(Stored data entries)

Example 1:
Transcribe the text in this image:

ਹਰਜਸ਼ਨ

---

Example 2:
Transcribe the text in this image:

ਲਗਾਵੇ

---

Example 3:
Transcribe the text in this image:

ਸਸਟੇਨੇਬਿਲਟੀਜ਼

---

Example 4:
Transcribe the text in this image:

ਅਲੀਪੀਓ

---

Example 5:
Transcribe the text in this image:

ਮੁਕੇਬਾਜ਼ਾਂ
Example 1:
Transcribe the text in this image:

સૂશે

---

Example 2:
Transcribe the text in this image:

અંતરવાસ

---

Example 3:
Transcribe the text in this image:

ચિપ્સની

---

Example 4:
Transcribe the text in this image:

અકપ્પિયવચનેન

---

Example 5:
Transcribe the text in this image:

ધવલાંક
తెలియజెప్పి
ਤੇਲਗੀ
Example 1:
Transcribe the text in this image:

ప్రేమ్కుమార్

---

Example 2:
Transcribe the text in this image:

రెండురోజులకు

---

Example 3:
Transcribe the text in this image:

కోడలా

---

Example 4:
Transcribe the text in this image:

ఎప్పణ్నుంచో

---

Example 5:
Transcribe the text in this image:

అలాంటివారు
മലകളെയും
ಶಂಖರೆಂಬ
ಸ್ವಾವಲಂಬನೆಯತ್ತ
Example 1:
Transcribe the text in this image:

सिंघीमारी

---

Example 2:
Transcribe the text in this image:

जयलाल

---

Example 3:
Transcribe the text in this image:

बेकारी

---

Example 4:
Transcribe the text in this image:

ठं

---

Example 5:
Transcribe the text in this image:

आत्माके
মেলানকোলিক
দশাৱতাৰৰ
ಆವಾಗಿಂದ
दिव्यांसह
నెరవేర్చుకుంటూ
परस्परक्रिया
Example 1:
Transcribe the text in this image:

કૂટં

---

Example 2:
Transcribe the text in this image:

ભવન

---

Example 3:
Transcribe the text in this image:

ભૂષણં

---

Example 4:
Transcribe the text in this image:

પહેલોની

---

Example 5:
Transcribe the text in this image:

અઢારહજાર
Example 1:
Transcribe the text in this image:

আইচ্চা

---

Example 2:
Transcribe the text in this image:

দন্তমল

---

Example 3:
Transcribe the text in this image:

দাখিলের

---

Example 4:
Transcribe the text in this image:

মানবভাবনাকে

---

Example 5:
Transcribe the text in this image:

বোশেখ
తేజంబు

EXERCISE GOAL =
Please set down all of the records exactly.

EXPECTED ANSWER =
Example 1:
Transcribe the text in this image:

ਹਰਜਸ਼ਨ

---

Example 2:
Transcribe the text in this image:

ਲਗਾਵੇ

---

Example 3:
Transcribe the text in this image:

ਸਸਟੇਨੇਬਿਲਟੀਜ਼

---

Example 4:
Transcribe the text in this image:

ਅਲੀਪੀਓ

---

Example 5:
Transcribe the text in this image:

ਮੁਕੇਬਾਜ਼ਾਂ
Example 1:
Transcribe the text in this image:

સૂશે

---

Example 2:
Transcribe the text in this image:

અંતરવાસ

---

Example 3:
Transcribe the text in this image:

ચિપ્સની

---

Example 4:
Transcribe the text in this image:

અકપ્પિયવચનેન

---

Example 5:
Transcribe the text in this image:

ધવલાંક
తెలియజెప్పి
ਤੇਲਗੀ
Example 1:
Transcribe the text in this image:

ప్రేమ్కుమార్

---

Example 2:
Transcribe the text in this image:

రెండురోజులకు

---

Example 3:
Transcribe the text in this image:

కోడలా

---

Example 4:
Transcribe the text in this image:

ఎప్పణ్నుంచో

---

Example 5:
Transcribe the text in this image:

అలాంటివారు
മലകളെയും
ಶಂಖರೆಂಬ
ಸ್ವಾವಲಂಬನೆಯತ್ತ
Example 1:
Transcribe the text in this image:

सिंघीमारी

---

Example 2:
Transcribe the text in this image:

जयलाल

---

Example 3:
Transcribe the text in this image:

बेकारी

---

Example 4:
Transcribe the text in this image:

ठं

---

Example 5:
Transcribe the text in this image:

आत्माके
মেলানকোলিক
দশাৱতাৰৰ
ಆವಾಗಿಂದ
दिव्यांसह
నెరవేర్చుకుంటూ
परस्परक्रिया
Example 1:
Transcribe the text in this image:

કૂટં

---

Example 2:
Transcribe the text in this image:

ભવન

---

Example 3:
Transcribe the text in this image:

ભૂષણં

---

Example 4:
Transcribe the text in this image:

પહેલોની

---

Example 5:
Transcribe the text in this image:

અઢારહજાર
Example 1:
Transcribe the text in this image:

আইচ্চা

---

Example 2:
Transcribe the text in this image:

দন্তমল

---

Example 3:
Transcribe the text in this image:

দাখিলের

---

Example 4:
Transcribe the text in this image:

মানবভাবনাকে

---

Example 5:
Transcribe the text in this image:

বোশেখ
తేజంబు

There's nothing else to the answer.